BRIEF: Rewrite every line in the rows below as a Markdown table with two columns, No. and Line, numbering the lines in order and skipping any that are blank.

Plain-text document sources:
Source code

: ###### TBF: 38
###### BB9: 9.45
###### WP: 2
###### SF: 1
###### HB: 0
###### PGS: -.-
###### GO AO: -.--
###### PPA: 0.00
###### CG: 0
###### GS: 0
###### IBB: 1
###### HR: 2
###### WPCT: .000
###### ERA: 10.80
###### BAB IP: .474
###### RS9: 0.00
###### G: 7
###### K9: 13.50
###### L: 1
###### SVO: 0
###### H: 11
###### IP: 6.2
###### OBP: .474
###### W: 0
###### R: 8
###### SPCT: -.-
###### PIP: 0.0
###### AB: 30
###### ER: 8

RESPONSE BOX:
| No. | Line |
|---|---|
| 1 | Source code |
| 2 | : ###### TBF: 38 |
| 3 | ###### BB9: 9.45 |
| 4 | ###### WP: 2 |
| 5 | ###### SF: 1 |
| 6 | ###### HB: 0 |
| 7 | ###### PGS: -.- |
| 8 | ###### GO AO: -.-- |
| 9 | ###### PPA: 0.00 |
| 10 | ###### CG: 0 |
| 11 | ###### GS: 0 |
| 12 | ###### IBB: 1 |
| 13 | ###### HR: 2 |
| 14 | ###### WPCT: .000 |
| 15 | ###### ERA: 10.80 |
| 16 | ###### BAB IP: .474 |
| 17 | ###### RS9: 0.00 |
| 18 | ###### G: 7 |
| 19 | ###### K9: 13.50 |
| 20 | ###### L: 1 |
| 21 | ###### SVO: 0 |
| 22 | ###### H: 11 |
| 23 | ###### IP: 6.2 |
| 24 | ###### OBP: .474 |
| 25 | ###### W: 0 |
| 26 | ###### R: 8 |
| 27 | ###### SPCT: -.- |
| 28 | ###### PIP: 0.0 |
| 29 | ###### AB: 30 |
| 30 | ###### ER: 8 |